Members' Research Service By / December 17, 2014

LUX Prize increases audience for European films

Written by Conall Devaney The LUX Prize 2014 was today awarded to ‘Ida’ directed by Paweł Pawlikowski, succeeding last year’s…

Written by Conall Devaney

The LUX Prize 2014 was today awarded to ‘Ida’ directed by Paweł Pawlikowski, succeeding last year’s winner, ‘The Broken Circle Breakdown’ by Felix van Groeningen. The vote among MEPs between the three shortlisted films concluded yesterday, with the prize awarded during the European Parliament’s monthly plenary session in Strasbourg.


The LUX Prize was established by the European Parliament in 2007 with the aim of promoting the European film industry. To this end, it is not just the winning film that benefits, but all three of the productions shortlisted. The Parliament provides the three films with subtitles in all 24 official languages of the EU thus enabling them to reach a much wider audience than would otherwise be possible.
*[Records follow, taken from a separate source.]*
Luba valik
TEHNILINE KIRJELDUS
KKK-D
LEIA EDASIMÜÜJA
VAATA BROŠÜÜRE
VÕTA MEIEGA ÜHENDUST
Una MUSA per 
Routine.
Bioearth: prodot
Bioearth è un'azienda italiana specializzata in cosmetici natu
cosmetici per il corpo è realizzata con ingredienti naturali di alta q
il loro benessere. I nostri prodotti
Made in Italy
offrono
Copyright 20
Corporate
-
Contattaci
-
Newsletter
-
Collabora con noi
The screenings take place during the so called LUX Film Days.

The idea behind the initiative is to spotlight film productions that tackle some of the key political and social issues in Europe today. The Parliament views cinema as an ideal medium for reaching a wider European audience and thereby stimulating EU-wide debate on important issues.
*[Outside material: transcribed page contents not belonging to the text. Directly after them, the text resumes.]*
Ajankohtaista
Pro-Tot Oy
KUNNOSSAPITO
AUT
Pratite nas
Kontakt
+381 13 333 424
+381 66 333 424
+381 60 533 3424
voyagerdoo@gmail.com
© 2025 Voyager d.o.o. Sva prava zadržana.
The publicity gained through the award process alone helps the films enormously, opening them up to a pan-European audience which would have been unattainable had they remained within the country of production.


The LUX Prize also sheds light on many of the problems facing the European film industry – read the briefing from EPRS to learn more on these. Besides the obvious language barrier (which the LUX Prize initiative seeks to overcome) the European film industry faces many challenges, particularly when faced with competition from Hollywood. In its 2014 Communication on the European film in the digital era Bridging cultural diversity and competitiveness, the European Commission highlighted a lack of financing, a limited attention to distribution and promotion, and the lack of cross-border cooperation and international projects as contributing to the European film industry’s difficulties.

While the LUX Prize in itself does not answer these problems it goes some way to providing much needed publicity to the European industry.